Jon Favreau Talks About Edgar Wright Leaving Ant-Man Posted by Jeffrey Harris on 06.26.2014
Favreau shares his thoughts on the matter…
Speaking to Shortlist, director Jon Favreau addressed the situation at Marvel Studios with Edgar Wright leaving Ant-Man. He also talked about his upcoming Jungle Book adaptation for Disney and more. Below are some highlights:
Favreau on Wright leaving Ant-Man: "Edgar's a dear friend of mine – I was so looking forward to his version of Ant-Man. All Edgar's films have been studio films, it's not like he's never made one before. I think he's been used to a situation where he can have tremendous creative say around his story and casting, and Marvel has built an entire franchise around their style of telling stories. I know both parties well, and I respect his decision to see that he wasn't going to be fulfilled in the process. That's all I can really say."
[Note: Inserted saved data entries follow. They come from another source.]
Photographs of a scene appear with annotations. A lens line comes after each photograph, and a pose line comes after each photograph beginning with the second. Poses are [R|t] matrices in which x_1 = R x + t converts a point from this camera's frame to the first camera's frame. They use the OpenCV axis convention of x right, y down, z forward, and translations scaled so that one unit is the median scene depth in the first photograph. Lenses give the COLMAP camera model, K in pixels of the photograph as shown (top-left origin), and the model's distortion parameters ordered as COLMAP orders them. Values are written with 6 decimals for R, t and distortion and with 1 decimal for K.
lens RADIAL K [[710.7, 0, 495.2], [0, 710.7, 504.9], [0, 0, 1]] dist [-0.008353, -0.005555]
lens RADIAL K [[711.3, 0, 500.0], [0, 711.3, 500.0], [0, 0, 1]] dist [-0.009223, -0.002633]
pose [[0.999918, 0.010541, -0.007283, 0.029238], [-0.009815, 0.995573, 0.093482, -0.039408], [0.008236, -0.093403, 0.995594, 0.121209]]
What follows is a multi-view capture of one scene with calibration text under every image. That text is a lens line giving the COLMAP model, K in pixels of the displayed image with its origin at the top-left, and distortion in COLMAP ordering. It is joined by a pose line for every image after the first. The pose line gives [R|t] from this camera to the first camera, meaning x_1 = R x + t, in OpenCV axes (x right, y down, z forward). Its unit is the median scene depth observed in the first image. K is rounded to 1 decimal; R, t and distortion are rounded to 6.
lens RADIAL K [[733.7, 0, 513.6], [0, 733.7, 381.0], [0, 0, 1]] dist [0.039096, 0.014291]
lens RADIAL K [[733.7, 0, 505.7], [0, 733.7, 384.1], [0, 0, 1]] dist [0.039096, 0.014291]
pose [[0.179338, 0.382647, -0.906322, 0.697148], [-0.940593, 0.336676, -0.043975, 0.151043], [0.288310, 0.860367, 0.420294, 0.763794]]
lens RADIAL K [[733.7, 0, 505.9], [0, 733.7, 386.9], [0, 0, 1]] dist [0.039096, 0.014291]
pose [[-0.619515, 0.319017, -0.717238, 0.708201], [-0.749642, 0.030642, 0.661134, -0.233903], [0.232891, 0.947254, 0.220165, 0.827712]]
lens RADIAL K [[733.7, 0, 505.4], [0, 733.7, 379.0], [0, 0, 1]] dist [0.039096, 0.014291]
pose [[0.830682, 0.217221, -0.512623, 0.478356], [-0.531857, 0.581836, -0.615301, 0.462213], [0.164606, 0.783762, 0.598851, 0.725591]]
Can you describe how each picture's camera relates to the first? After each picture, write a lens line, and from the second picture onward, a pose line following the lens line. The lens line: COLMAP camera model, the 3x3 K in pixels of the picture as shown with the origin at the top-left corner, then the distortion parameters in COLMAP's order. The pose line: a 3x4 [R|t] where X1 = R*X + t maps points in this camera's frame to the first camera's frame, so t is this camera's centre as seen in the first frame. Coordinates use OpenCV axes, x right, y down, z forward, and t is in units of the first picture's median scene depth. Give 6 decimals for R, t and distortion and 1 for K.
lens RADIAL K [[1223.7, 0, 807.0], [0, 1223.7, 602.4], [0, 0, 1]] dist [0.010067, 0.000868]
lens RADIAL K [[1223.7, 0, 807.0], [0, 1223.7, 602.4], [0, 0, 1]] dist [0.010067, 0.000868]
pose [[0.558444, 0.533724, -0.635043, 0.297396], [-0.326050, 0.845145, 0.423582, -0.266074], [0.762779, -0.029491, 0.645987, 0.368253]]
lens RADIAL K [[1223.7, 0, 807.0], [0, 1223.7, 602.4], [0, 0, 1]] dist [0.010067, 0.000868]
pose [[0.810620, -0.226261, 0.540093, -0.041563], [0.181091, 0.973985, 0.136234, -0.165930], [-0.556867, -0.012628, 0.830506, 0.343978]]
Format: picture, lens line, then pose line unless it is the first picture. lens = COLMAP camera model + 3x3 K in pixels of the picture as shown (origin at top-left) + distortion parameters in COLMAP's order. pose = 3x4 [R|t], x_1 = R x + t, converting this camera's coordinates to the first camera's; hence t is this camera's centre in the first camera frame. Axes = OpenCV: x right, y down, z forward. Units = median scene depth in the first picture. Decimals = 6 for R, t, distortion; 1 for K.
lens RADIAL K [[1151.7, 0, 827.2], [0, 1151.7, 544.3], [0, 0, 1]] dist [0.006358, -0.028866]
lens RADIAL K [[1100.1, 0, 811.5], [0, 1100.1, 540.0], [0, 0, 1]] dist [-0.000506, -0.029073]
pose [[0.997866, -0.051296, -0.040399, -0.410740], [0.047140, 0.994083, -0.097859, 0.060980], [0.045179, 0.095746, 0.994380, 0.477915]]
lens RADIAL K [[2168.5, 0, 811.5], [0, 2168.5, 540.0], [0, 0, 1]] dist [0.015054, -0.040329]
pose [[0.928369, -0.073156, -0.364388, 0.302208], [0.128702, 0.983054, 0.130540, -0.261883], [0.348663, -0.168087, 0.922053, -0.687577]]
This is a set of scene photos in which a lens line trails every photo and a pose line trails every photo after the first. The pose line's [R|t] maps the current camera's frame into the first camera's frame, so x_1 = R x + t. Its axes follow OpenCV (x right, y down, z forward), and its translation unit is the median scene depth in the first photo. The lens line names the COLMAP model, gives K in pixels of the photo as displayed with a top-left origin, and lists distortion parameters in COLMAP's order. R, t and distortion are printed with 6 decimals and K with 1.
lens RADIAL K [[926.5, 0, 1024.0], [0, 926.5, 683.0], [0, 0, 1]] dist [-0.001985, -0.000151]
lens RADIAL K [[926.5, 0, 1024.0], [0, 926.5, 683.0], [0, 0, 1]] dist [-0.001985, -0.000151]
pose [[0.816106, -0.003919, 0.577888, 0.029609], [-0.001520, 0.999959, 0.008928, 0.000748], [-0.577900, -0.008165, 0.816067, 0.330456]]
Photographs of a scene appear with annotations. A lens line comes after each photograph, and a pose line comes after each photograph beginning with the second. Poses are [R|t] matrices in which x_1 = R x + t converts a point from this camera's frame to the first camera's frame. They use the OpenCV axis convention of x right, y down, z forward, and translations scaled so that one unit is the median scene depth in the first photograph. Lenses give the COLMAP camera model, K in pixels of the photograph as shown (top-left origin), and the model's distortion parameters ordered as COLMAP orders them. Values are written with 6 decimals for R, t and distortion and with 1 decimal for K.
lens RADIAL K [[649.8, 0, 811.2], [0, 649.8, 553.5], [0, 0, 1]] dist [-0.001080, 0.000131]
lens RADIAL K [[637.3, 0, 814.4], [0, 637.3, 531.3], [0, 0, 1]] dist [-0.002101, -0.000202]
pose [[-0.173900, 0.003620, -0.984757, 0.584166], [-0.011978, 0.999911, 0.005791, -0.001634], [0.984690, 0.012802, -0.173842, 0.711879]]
Favreau on if he felt that the first Iron Man was a gamble when he started working on it: "The model was the Fantastic Four films with Fox. You were expected to spend a certain amount of money that would make you a certain amount of money back as long as the effects are good. They wanted to figure out a way to get the movie to audiences for a price. I think by casting Iron Man the way we did, it classed the brand up. It allowed us to bring a certain humorous tone that had been lost from, say, the Bond franchise. With Daniel Craig, those movies gained a harder edge, meaning there was definitely room for a new humorous cad adventurer. That archetype had not been filled in a long time. Through Iron Man, Marvel found its tone and voice, but nothing was expected of it. And then the success came, and then there was pressure to continue that brand, and that's where it becomes more challenging."
Favreau on his upcoming Jungle Book: "Kipling is the basis, because he nailed the mythology – getting back to the ancient myths that we see everywhere – like in Star Wars. But the '67 animated film has wonderful tone and characters that we can hopefully recombine with Kipling, so it has a Disney feel to it. It's a great way to use technology to tell the story in a way that hasn't been done before. We can use computer graphics to tell a story that will go around the world. You can give a personal flavor to something that's big, as long as you don't jeopardise people's ability to make money from it."